Reform does, however, seem possible in the area of immigration, an area where the GOP is desperate to win over Hispanic voters, though a rear-guard of conservatives continues to resist change, characterising it as a form of amnesty that would sell out the American birthright and reward the flouting of the law. Haass indicates that “the immigration problem could soon be one of too few and not too many people coming from south of the border.” If reform is passed, President Obama will claim victory. If it does not, the political consequences for the GOP could be cataclysmic.

Fittingly, it is with the American political system that Haass ends. He points to a number of well-known ills: the gerrymandering of congressional districts that permits Democrats and Republicans to avoid competitive congressional elections, the massive amounts of shadowy money pouring into presidential elections, and the rise of powerful lobbies and special interests who, he observes, have “far greater influence than do majorities whose commitment is limited and whose views are more nuanced”. Haass observes that a third party may win popularity if the political system remains stymied, and that the electoral college should be abolished and replaced with a purely popular vote for presidential elections. This would reduce the sway of so-called “swing” states which often contain few voters but can tip the balance of an election, prompting candidates to devote attention to them that defies their actual national significance.
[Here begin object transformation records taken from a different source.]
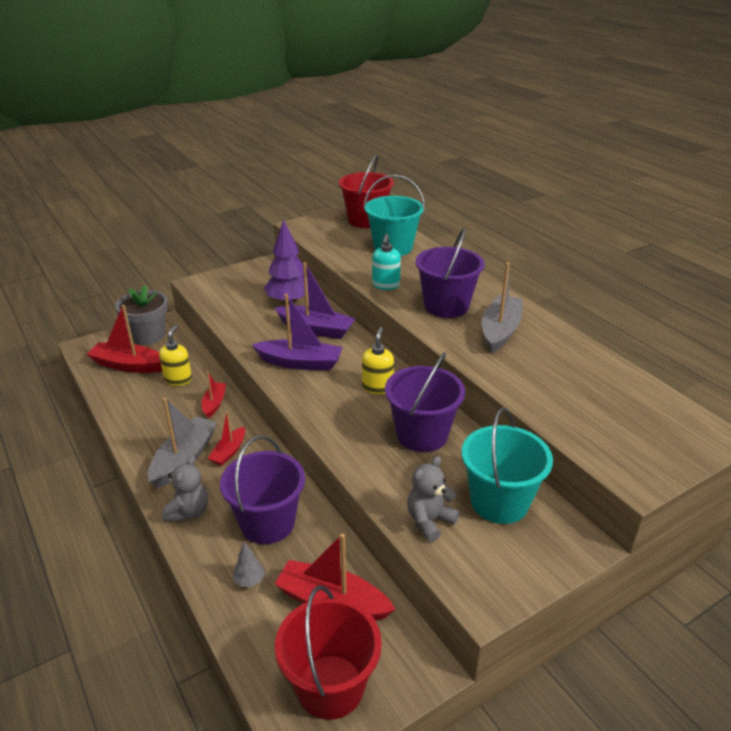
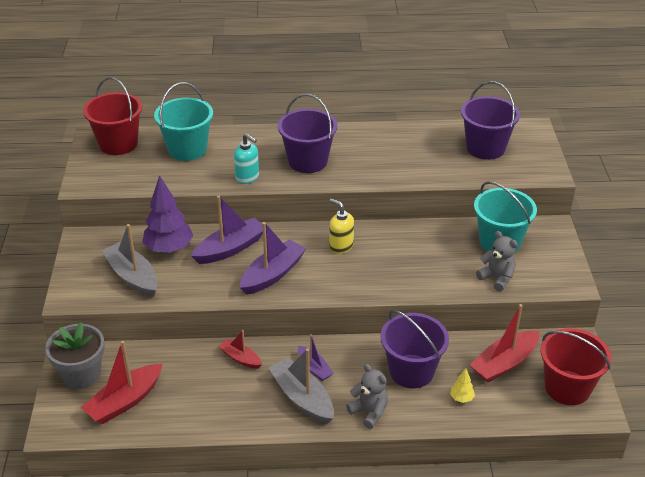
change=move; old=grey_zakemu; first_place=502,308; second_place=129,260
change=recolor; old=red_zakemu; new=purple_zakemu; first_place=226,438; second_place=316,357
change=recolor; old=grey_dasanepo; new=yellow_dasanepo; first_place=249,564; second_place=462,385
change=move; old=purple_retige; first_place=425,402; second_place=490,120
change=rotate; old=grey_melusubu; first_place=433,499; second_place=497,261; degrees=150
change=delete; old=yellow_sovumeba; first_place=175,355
Whether Haass’s proposals will have a real effect upon American politics is an open question. But his prescriptions are sensible and cogent and deserve a hearing. In arguing that foreign policy begins at home, Haass is offering a primer that will surely attract more attention in the upcoming Republican presidential primary than it would have in the previous one, when the candidates vied with each other to appear as bellicose as possible. This time around the rise of candidates such as Kentucky Senator Rand Paul, who sees himself as presidential timber, may lend a different cast to the proceedings. Haass, in other words, is not the only Republican who now believes that foreign policy needs to begin at home.